Return each line in the records below that includes "description".

***** INPUT RECORDS

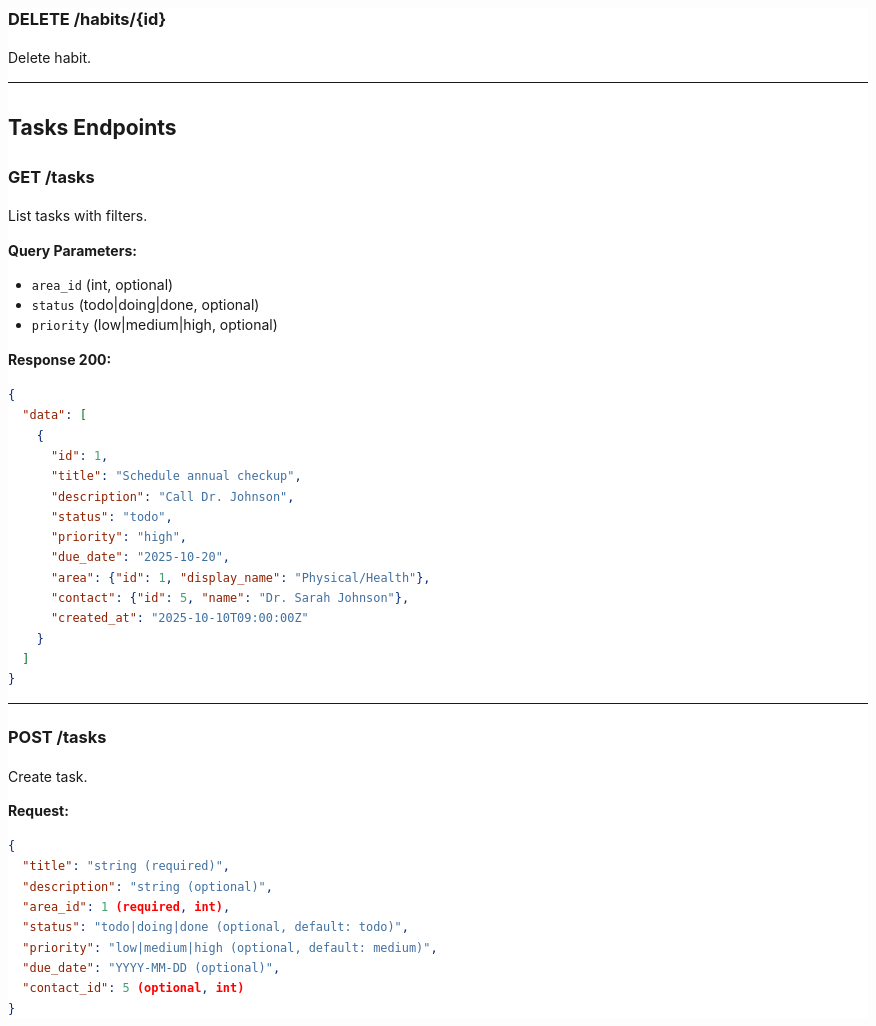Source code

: ### DELETE /habits/{id}
Delete habit.

---

## Tasks Endpoints

### GET /tasks
List tasks with filters.

**Query Parameters:**
- `area_id` (int, optional)
- `status` (todo|doing|done, optional)
- `priority` (low|medium|high, optional)

**Response 200:**
```json
{
  "data": [
    {
      "id": 1,
      "title": "Schedule annual checkup",
      "description": "Call Dr. Johnson",
      "status": "todo",
      "priority": "high",
      "due_date": "2025-10-20",
      "area": {"id": 1, "display_name": "Physical/Health"},
      "contact": {"id": 5, "name": "Dr. Sarah Johnson"},
      "created_at": "2025-10-10T09:00:00Z"
    }
  ]
}
```

---

### POST /tasks
Create task.

**Request:**
```json
{
  "title": "string (required)",
  "description": "string (optional)",
  "area_id": 1 (required, int),
  "status": "todo|doing|done (optional, default: todo)",
  "priority": "low|medium|high (optional, default: medium)",
  "due_date": "YYYY-MM-DD (optional)",
  "contact_id": 5 (optional, int)
}
```
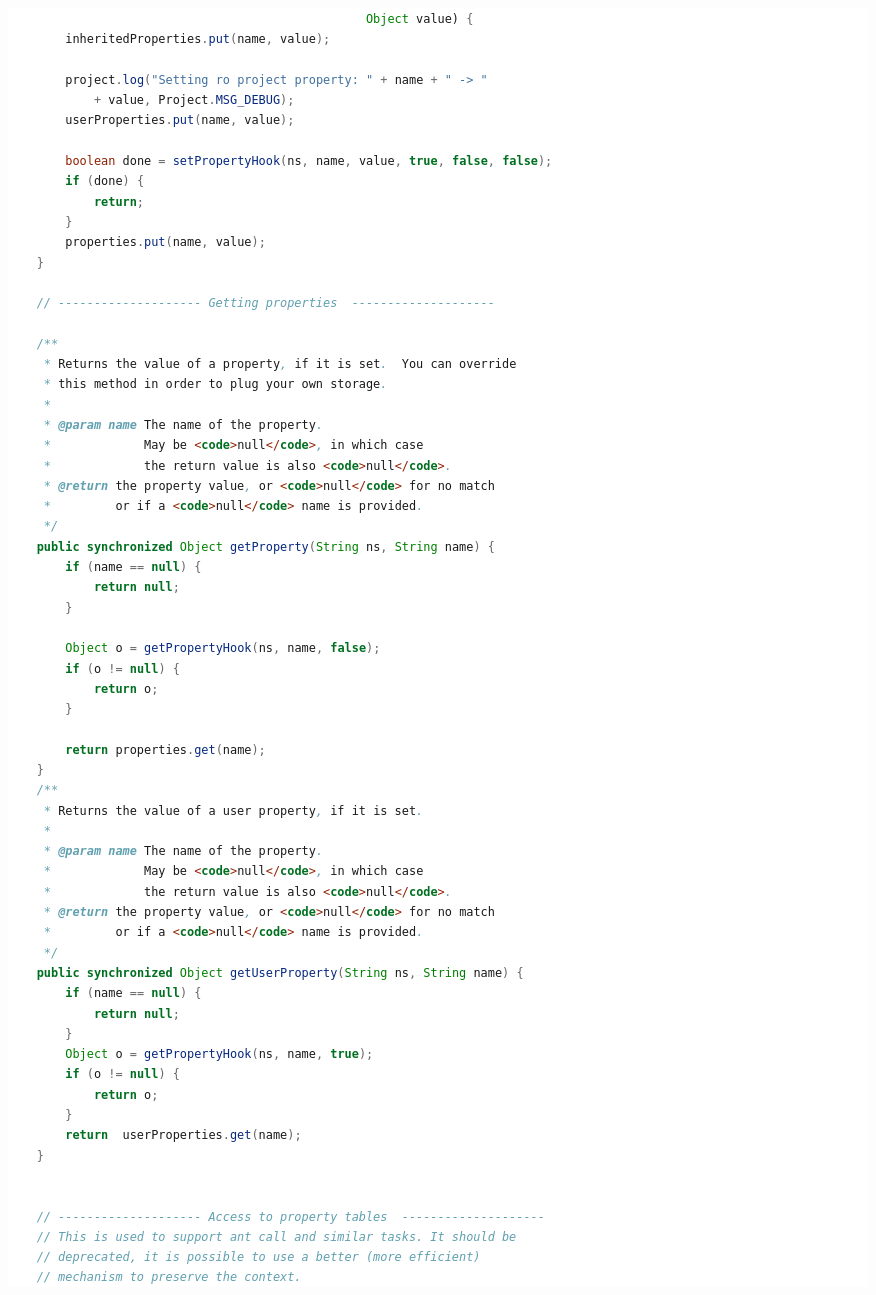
 ```java
                                                  Object value) {
        inheritedProperties.put(name, value);

        project.log("Setting ro project property: " + name + " -> "
            + value, Project.MSG_DEBUG);
        userProperties.put(name, value);

        boolean done = setPropertyHook(ns, name, value, true, false, false);
        if (done) {
            return;
        }
        properties.put(name, value);
    }

    // -------------------- Getting properties  --------------------

    /**
     * Returns the value of a property, if it is set.  You can override
     * this method in order to plug your own storage.
     *
     * @param name The name of the property.
     *             May be <code>null</code>, in which case
     *             the return value is also <code>null</code>.
     * @return the property value, or <code>null</code> for no match
     *         or if a <code>null</code> name is provided.
     */
    public synchronized Object getProperty(String ns, String name) {
        if (name == null) {
            return null;
        }

        Object o = getPropertyHook(ns, name, false);
        if (o != null) {
            return o;
        }

        return properties.get(name);
    }
    /**
     * Returns the value of a user property, if it is set.
     *
     * @param name The name of the property.
     *             May be <code>null</code>, in which case
     *             the return value is also <code>null</code>.
     * @return the property value, or <code>null</code> for no match
     *         or if a <code>null</code> name is provided.
     */
    public synchronized Object getUserProperty(String ns, String name) {
        if (name == null) {
            return null;
        }
        Object o = getPropertyHook(ns, name, true);
        if (o != null) {
            return o;
        }
        return  userProperties.get(name);
    }


    // -------------------- Access to property tables  --------------------
    // This is used to support ant call and similar tasks. It should be
    // deprecated, it is possible to use a better (more efficient)
    // mechanism to preserve the context.
```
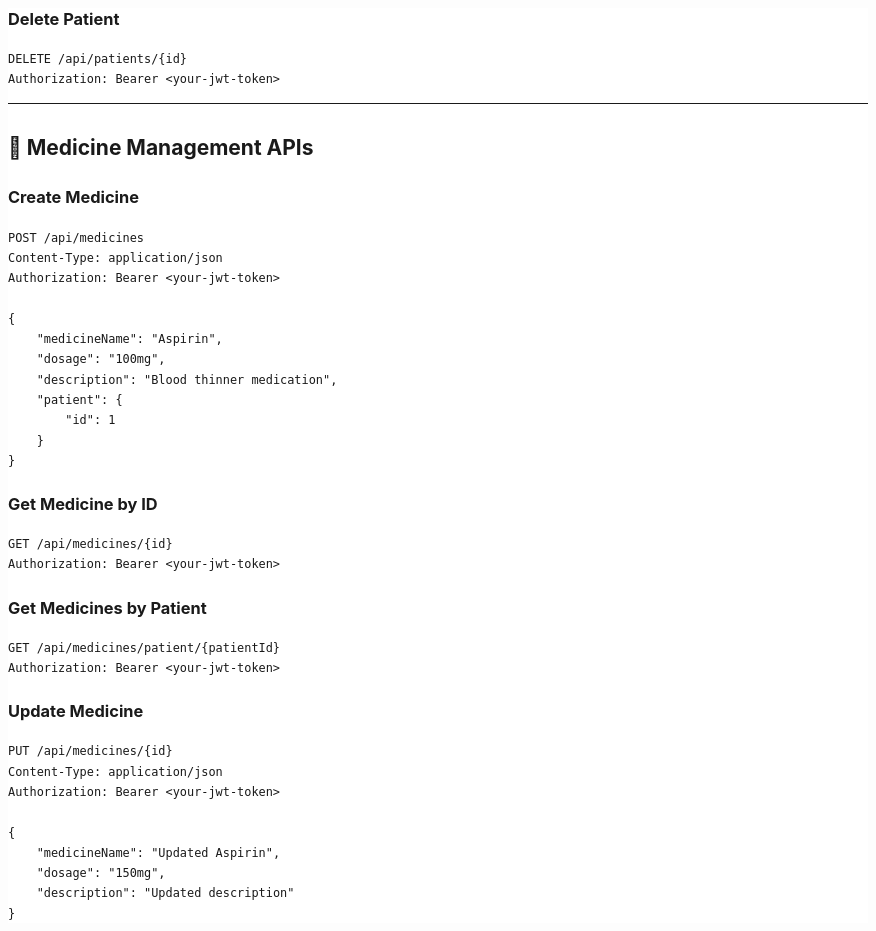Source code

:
 ```http
```

### Delete Patient
```http
DELETE /api/patients/{id}
Authorization: Bearer <your-jwt-token>
```

---

## 💊 Medicine Management APIs

### Create Medicine
```http
POST /api/medicines
Content-Type: application/json
Authorization: Bearer <your-jwt-token>

{
    "medicineName": "Aspirin",
    "dosage": "100mg",
    "description": "Blood thinner medication",
    "patient": {
        "id": 1
    }
}
```

### Get Medicine by ID
```http
GET /api/medicines/{id}
Authorization: Bearer <your-jwt-token>
```

### Get Medicines by Patient
```http
GET /api/medicines/patient/{patientId}
Authorization: Bearer <your-jwt-token>
```

### Update Medicine
```http
PUT /api/medicines/{id}
Content-Type: application/json
Authorization: Bearer <your-jwt-token>

{
    "medicineName": "Updated Aspirin",
    "dosage": "150mg",
    "description": "Updated description"
}
```
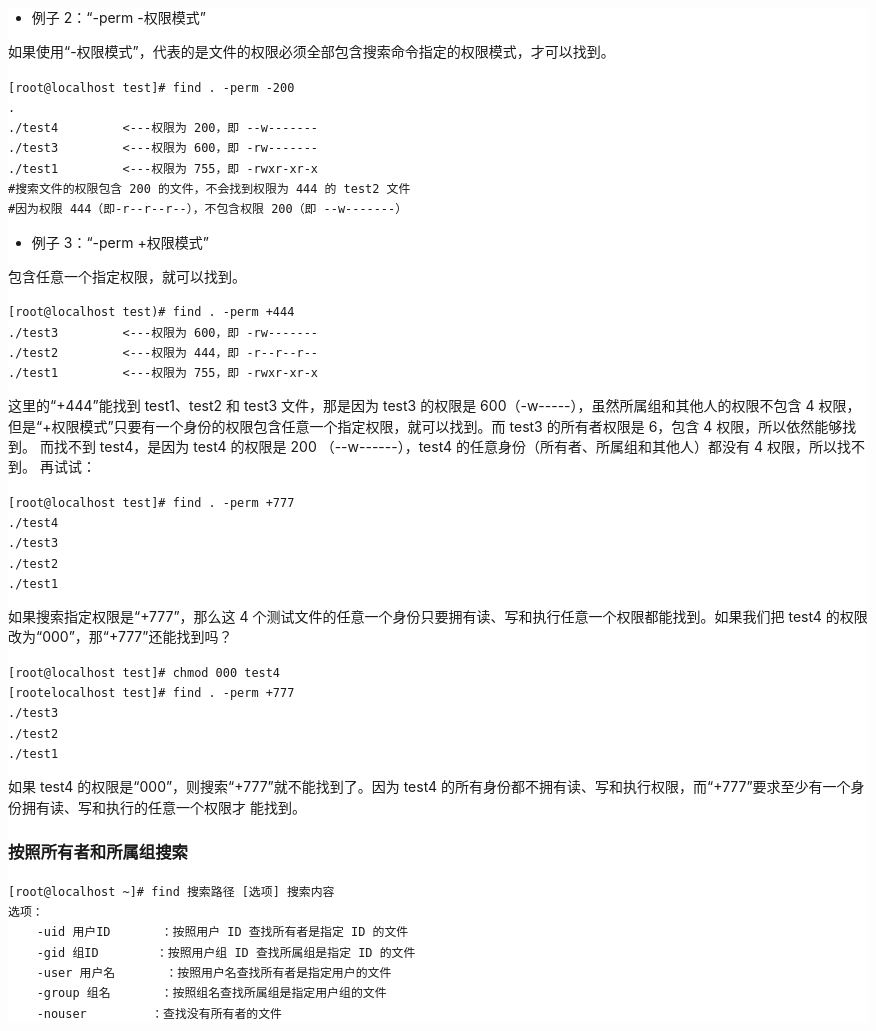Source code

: - 例子 2：“-perm -权限模式” 

如果使用“-权限模式”，代表的是文件的权限必须全部包含搜索命令指定的权限模式，才可以找到。 

```shell
[root@localhost test]# find . -perm -200
.
./test4			<---权限为 200，即 --w-------
./test3			<---权限为 600，即 -rw-------
./test1			<---权限为 755，即 -rwxr-xr-x
#搜索文件的权限包含 200 的文件，不会找到权限为 444 的 test2 文件
#因为权限 444（即-r--r--r--），不包含权限 200（即 --w-------）
```

- 例子 3：“-perm +权限模式”

包含任意一个指定权限，就可以找到。

```shell
[root@localhost test)# find . -perm +444
./test3			<---权限为 600，即 -rw-------
./test2 		<---权限为 444，即 -r--r--r--
./test1 		<---权限为 755，即 -rwxr-xr-x
```

这里的“+444”能找到 test1、test2 和 test3 文件，那是因为 test3 的权限是 600（-w-----），虽然所属组和其他人的权限不包含 4 权限，但是“+权限模式”只要有一个身份的权限包含任意一个指定权限，就可以找到。而 test3 的所有者权限是 6，包含 4 权限，所以依然能够找到。 而找不到 test4，是因为 test4 的权限是 200 （--w------），test4 的任意身份（所有者、所属组和其他人）都没有 4 权限，所以找不到。 再试试：

```shell
[root@localhost test]# find . -perm +777
./test4
./test3
./test2
./test1
```

如果搜索指定权限是“+777”，那么这 4 个测试文件的任意一个身份只要拥有读、写和执行任意一个权限都能找到。如果我们把 test4 的权限改为“000”，那“+777”还能找到吗？

```shell
[root@localhost test]# chmod 000 test4
[rootelocalhost test]# find . -perm +777
./test3
./test2
./test1 
```

如果 test4 的权限是“000”，则搜索“+777”就不能找到了。因为 test4 的所有身份都不拥有读、写和执行权限，而“+777”要求至少有一个身份拥有读、写和执行的任意一个权限才 能找到。

### 按照所有者和所属组搜索

```shell
[root@localhost ~]# find 搜索路径 [选项] 搜索内容
选项：
	-uid 用户ID		：按照用户 ID 查找所有者是指定 ID 的文件
    -gid 组ID		：按照用户组 ID 查找所属组是指定 ID 的文件
    -user 用户名		：按照用户名查找所有者是指定用户的文件
    -group 组名		：按照组名查找所属组是指定用户组的文件
    -nouser			：查找没有所有者的文件 
```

**********

* [SOLVED EXERCISE]:
      "description": "Call Dr. Johnson",
  "description": "string (optional)",
    "description": "Blood thinner medication",
    "description": "Updated description"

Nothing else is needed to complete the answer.